[Supplied passage]
━━━━━━━━━━
Skip to content

6.2 Configure Geo Load Balancing

Cloudflare Load Balancing provides automatic traffic failover between the primary EAC DC cluster and the DR cluster in AWS Cape Town. Each RCIIS service hostname has its own load balancer, but all share the same two origin pools.

The load balancer operates in active-passive mode: all traffic goes to the primary pool (EAC DC) unless a health check failure triggers failover to the standby pool (AWS).


Architecture

                        EAC Partner States
    ┌──────────┬──────────┬──────────┬──────────┐
    │ Kenya    │ Tanzania │ Uganda   │ Rwanda   │
    │ (Nairobi)│ (DSM)    │ (Kampala)│ (Kigali) │
    ├──────────┼──────────┼──────────┴──────────┤
    │ Burundi  │ DR Congo │ South Sudan         │
    │(Bujumbura│(Kinshasa)│ (Juba)              │
    └────┬─────┴────┬─────┴────┬────────────────┘
         │          │          │
         │   Public Internet   │
         └──────────┼──────────┘
         ┌──────────┴──────────┐
         │   Cloudflare Edge   │
         │  (Anycast network)  │
         │  DNS + Load Balancer│
         └──────────┬──────────┘
    ┌───────────────┴───────────────┐
    │ Per-Service Load Balancers    │
    │  auth.rciis.africa            │
    │  keycloak.rciis.africa        │
    │  grafana.rciis.africa         │
    │  kafka.rciis.africa   ...     │
    └───────┬───────────────┬───────┘
            │               │
     ┌──────┴──────┐ ┌─────┴────────┐
     │ Primary Pool│ │ Failover Pool│
     │  (EAC DC)   │ │  (AWS ZA)    │
     │ ┌─────────┐ │ │ ┌──────────┐ │
     │ │Origin:  │ │ │ │Origin:   │ │
     │ │<pub-ip> │ │ │ │NLB DNS   │ │
     │ └─────────┘ │ │ └──────────┘ │
     └──────┬──────┘ └──────┬───────┘
            │               │
     ┌──────┴──────┐ ┌─────┴────────┐
     │ Cilium GW   │ │ Cilium GW    │
     │ (EAC DC)    │ │ (AWS)        │
     │ cert-manager│ │ cert-manager │
     └─────────────┘ └──────────────┘

All service hostnames share the same origin pools. The Cilium Gateway on each cluster routes requests to the correct backend pod based on the Host HTTP header.


Origin Pools

You create two pools — one per environment. All 8 load balancers reference the same two pools.

Pool 1 — EAC DC (Primary)

Navigate to Traffic > Load Balancing > Pools > Create Pool.

Setting Value Explanation
Pool name eac-dc Descriptive name for the on-premise data centre
Pool description EAC Data Centre - Primary
Endpoint steering Random Only one endpoint in the pool, so steering is irrelevant
Endpoint
Endpoint name eac-dc-gateway Name for the origin server
Endpoint address <EAC DC public IP> The public IP of the EAC DC cluster's ingress (Cilium Gateway)
━━━━━━━━━━
[Work to do]
(1) Answer these questions using the geo load balancing guide:
(a) In what mode does the load balancer operate?
(b) What does the Cilium Gateway use to route requests to the correct backend pod?
(c) How many load balancers reference the same two pools?
(2) Quote the geo load balancing guide from "All service hostnames" to "Host HTTP header.".
The material that comes next is separate from the geo load balancing guide.

[Dataset]
━━━━━━━━━━
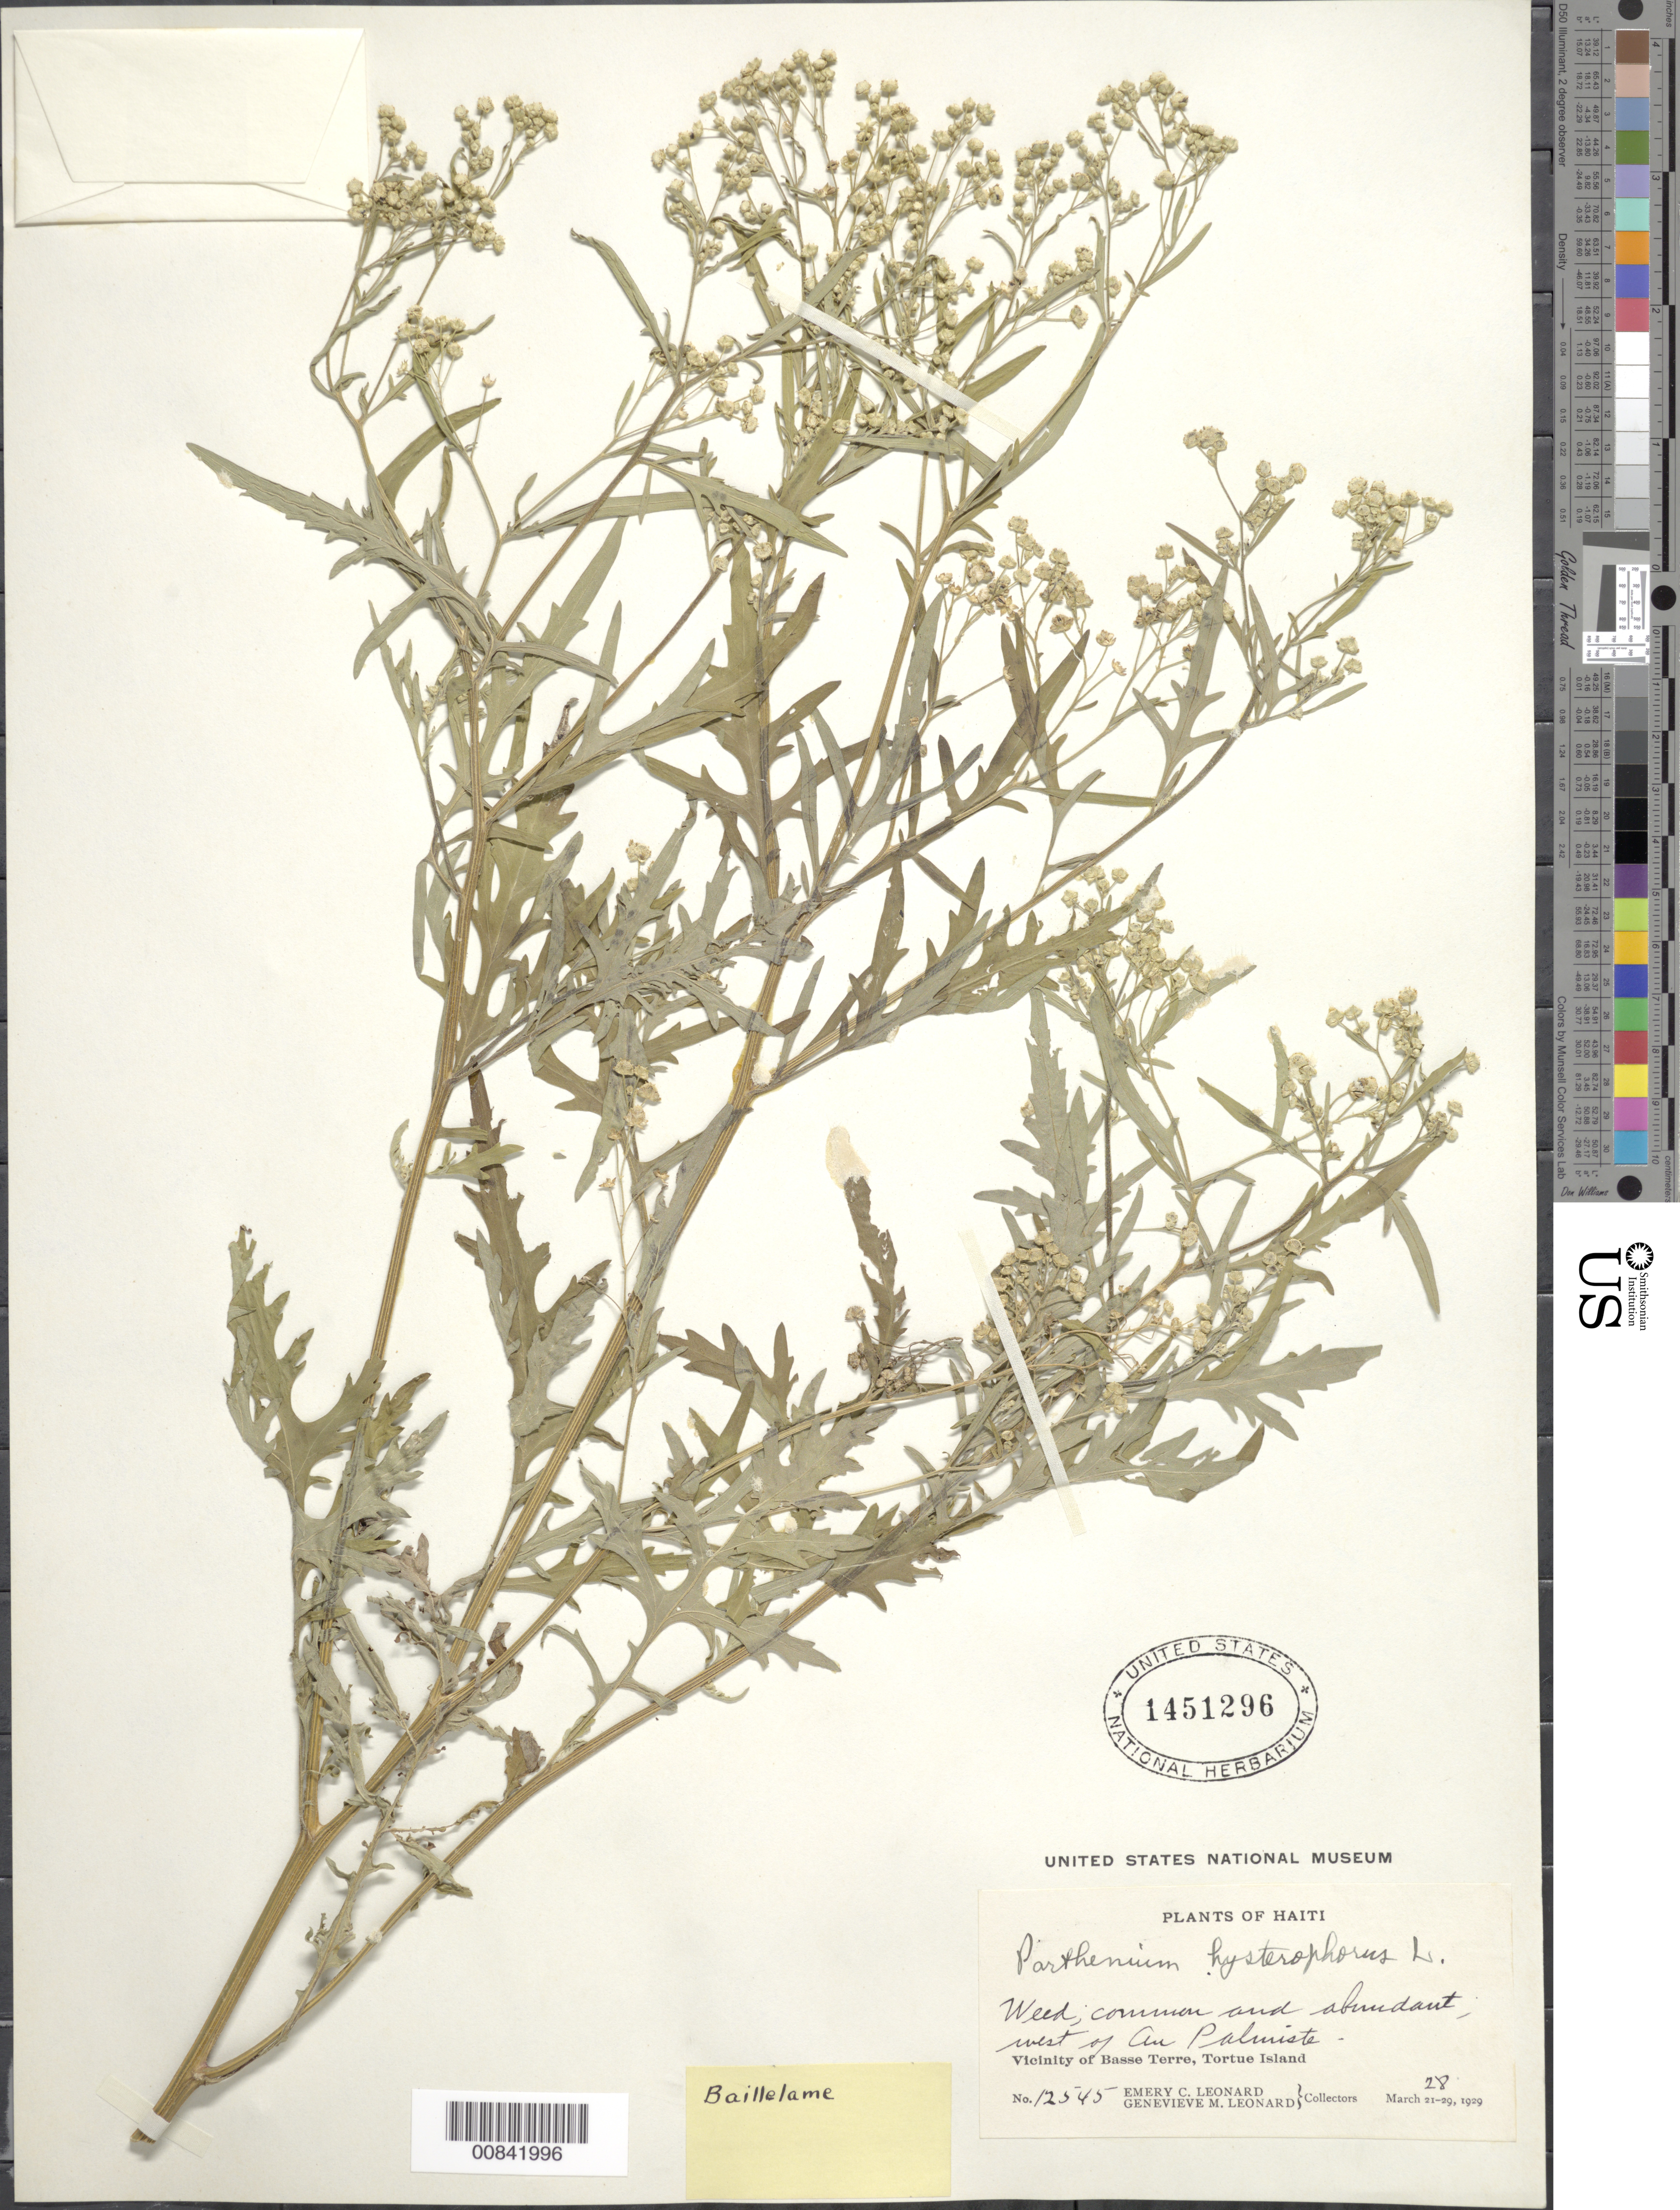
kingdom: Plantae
━━━━━━━━━━
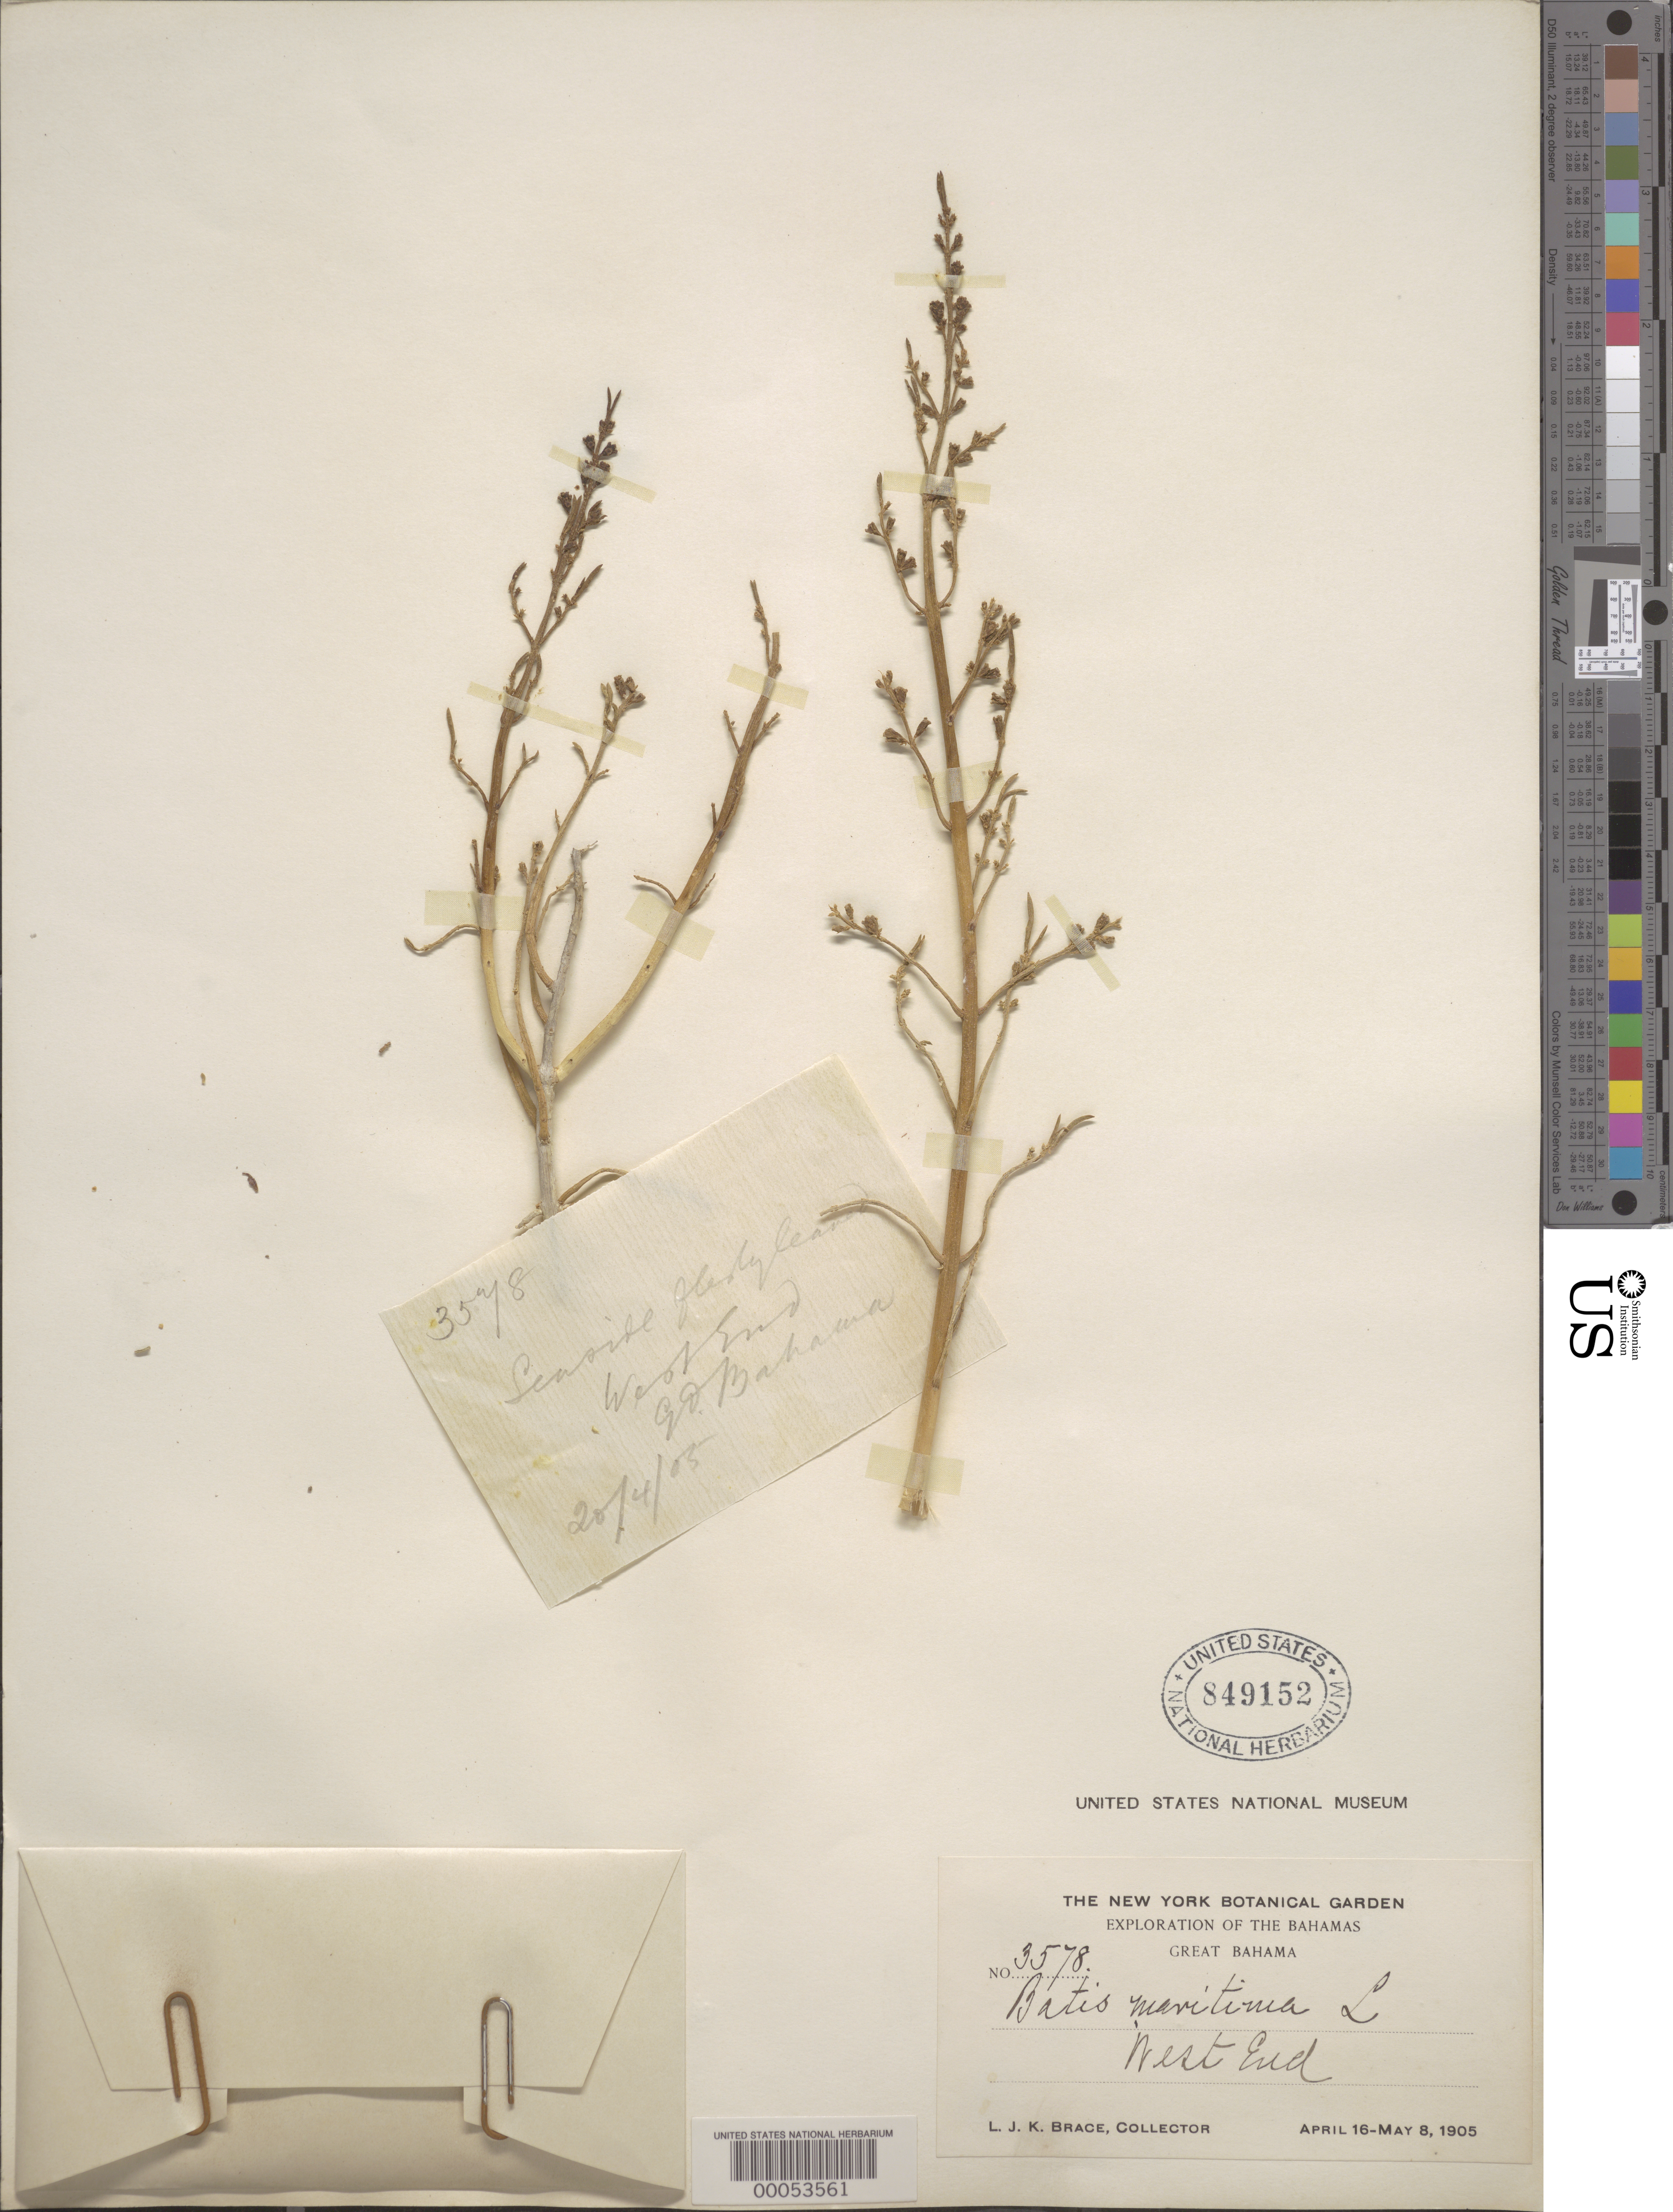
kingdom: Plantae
━━━━━━━━━━
[Results for the exercise]
(1)
(a) Active-passive mode
(b) The Host HTTP header
(c) 8

(2)
All service hostnames share the same origin pools. The Cilium Gateway on each cluster routes requests to the correct backend pod based on the Host HTTP header.